Here’s the thing that I’m sure those of you who lift weights or train for a certain sport know, we have to keep pushing past where we’ve gotten or our body will adapt and consume less energy doing the same exercise. Our body can reach a plateau where we don’t get the same results we had at first. That’s why once we get used to lifting a certain number of pounds, we have to lift more. Once we can run a mile, we need to start running two. We have to keep pushing our body to do more.

The same is true with spiritual fitness as well. It’s easy to grow comfortable with our spiritual routines. There are certain books of the Bible we know our way around so well that we always end up there during our quiet times. Our prayers are rote and follow the same format, day in and day out. We’ve stopped stretching our spiritual muscles and have grown flabby.

Sometimes we can get to a point where we think we know all we need to know about Scripture and we are content to stay where we are. And then we sit in a sermon where the pastor pushes us into unknown territory and we can’t keep up. We feel sluggish just listening to him and can’t stay focused on what he is saying. We leave thinking that the pastor isn’t good at his job, but maybe it’s just that the spiritual diet we’ve become accustomed to has made us weak. We want to keep drinking infant’s milk but our body has grown and needs more nourishment. “For everyone who lives on milk is unskilled in the word of righteousness, since he is a child. But solid food is for the mature, for those who have their powers of discernment trained by constant practice to distinguish good from evil” (Hebrews 5:13-14).

Resist Spiritual Laziness

Spiritual laziness. We are all prone to it. Especially this time of year. Our schedules are different. The kids are home from school. We are traveling here and there. We spend days at the lake or beside the ocean. We get to sleep in later. As the summer wears on, there just doesn’t seem to be time for prayer and studying God’s word. Or when we do, it’s half hearted. Before we know it, half way through the summer, our spiritual muscles have gotten weak and out of shape.

John Piper says this about our tendency to get spiritually lax during summer vacations:

Jesus Christ is refreshing, but flight from him into Christless leisure makes the soul parched. At first it may feel like freedom and fun to skimp on prayer, and neglect the Word. But then we pay: shallowness, powerlessness, vulnerability to sin, preoccupation with trifles, superficial relationships, and a frightening loss of interest in worship and the things of the Spirit.” (from a post at DesiringGod.org 8/5/2005).

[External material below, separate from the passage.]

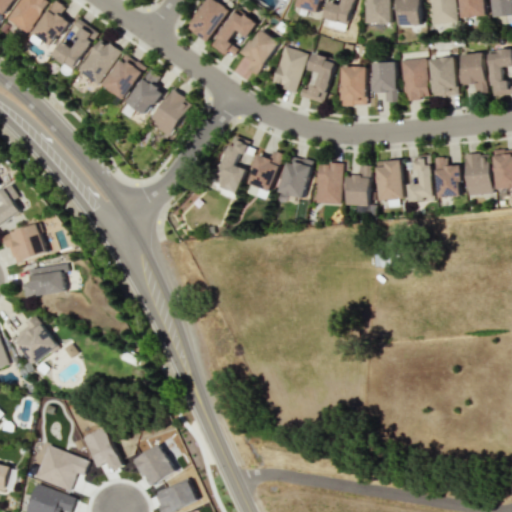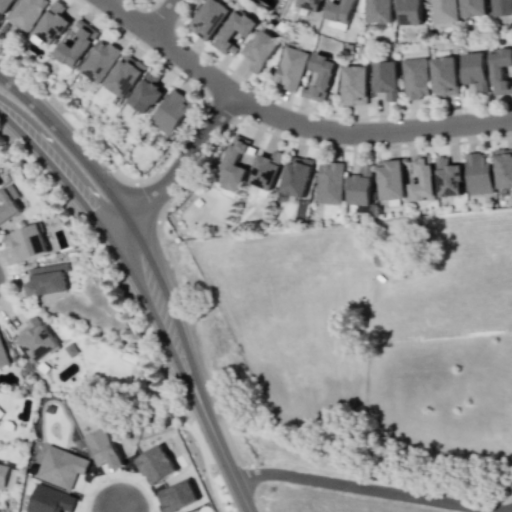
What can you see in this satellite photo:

Paul wrote, “For physical training is of some value, but godliness has value for all things, holding promise for both the present life and the life to come” (1 Timothy 4:8). Training our bodies and keeping them healthy is good. But spiritual fitness has eternal value.

Know this, you cannot ever know all there is to know about God. You cannot run out of things to learn. You will never be stretched spiritually beyond capacity. So don’t be content with where you are. Always seek to move beyond further. Read more. Memorize more. Pray more. Seek more of God.

This summer, don’t get spiritually lazy. Study a book of the Bible you aren’t as familiar with as others. Stretch your mind and heart by reading a book that is on a Biblical topic you know nothing about. Use that time by the pool to pray. Meditate on Scripture and dwell on the goodness of God for you in Christ Jesus. Make it your goal to know more of God.

We aren’t guaranteed marathon trophies and we won’t always win every game or athletic competition, but when we seek to know God, we are guaranteed to find what we seek. For he promises that those who seek him will find him. “You will seek me and find me, when you seek me with all your heart” (Jeremiah 29:13).

And that’s a fitness goal worth aiming for, don’t you think?